“What can this be in the foggy foggy forest?”
This is an original and enjoyable book by the prolific Nick Sharratt It has no real plot, but the word play and interesting use of shadows in the illustrations give you plenty to think about. It’s a rhyming question and answer format, and with each page turn you discover the answer to ‘what can this be?’
So far, so straightforward, but the illustrations are in varying shades of grey, giving the reader the chance to get what will be revealed in colour on the next page. Even more cleverly, the shadow of the next character can be dimly seen behind the darker shadow in front. So if you look at the image above, on the right you can see the dark shape of “three brown bears in picnic chairs”. Behind it, if you look above Baby Bear’s head, you can just about make out the dress of the “fairy queen on a trampoline”, and behind that you can see the curl of the unicorn’s (French) horn. Just like the way objects move mysteriously out of dense fog. Clever, eh?
This is also a fun book from a linguistic perspective. All children love silly rhymes, and there are some great and original ones in here, my personal favourite being the “ogre doing yoga”.

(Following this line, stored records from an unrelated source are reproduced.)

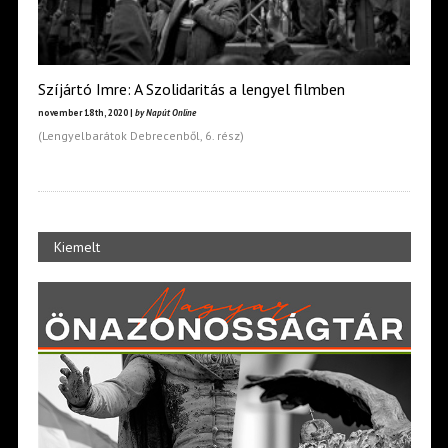
Szíjártó Imre: A Szolidaritás a lengyel filmben
november 18th, 2020 |
by Napút Online
(Lengyelbarátok Debrecenből, 6. rész)
Kiemelt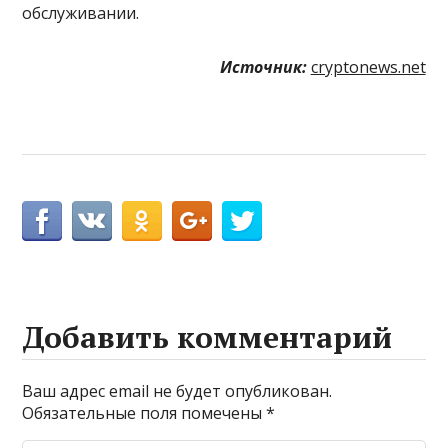
обслуживании.
Источник:
cryptonews.net
Добавить комментарий
Ваш адрес email не будет опубликован.
Обязательные поля помечены
*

I’m not the only one who liked this book, as it won a number of awards in 2009 and 2010. If I have a criticism it’s that once you have enjoyed the gimmick and the words there is not much left to it; it’s a great book to borrow from the library but I can’t see it sustaining interest long-term. It’s therefore probably better, as a purchase at least, for younger children.
Overall though a very clever premise and an enjoyable read.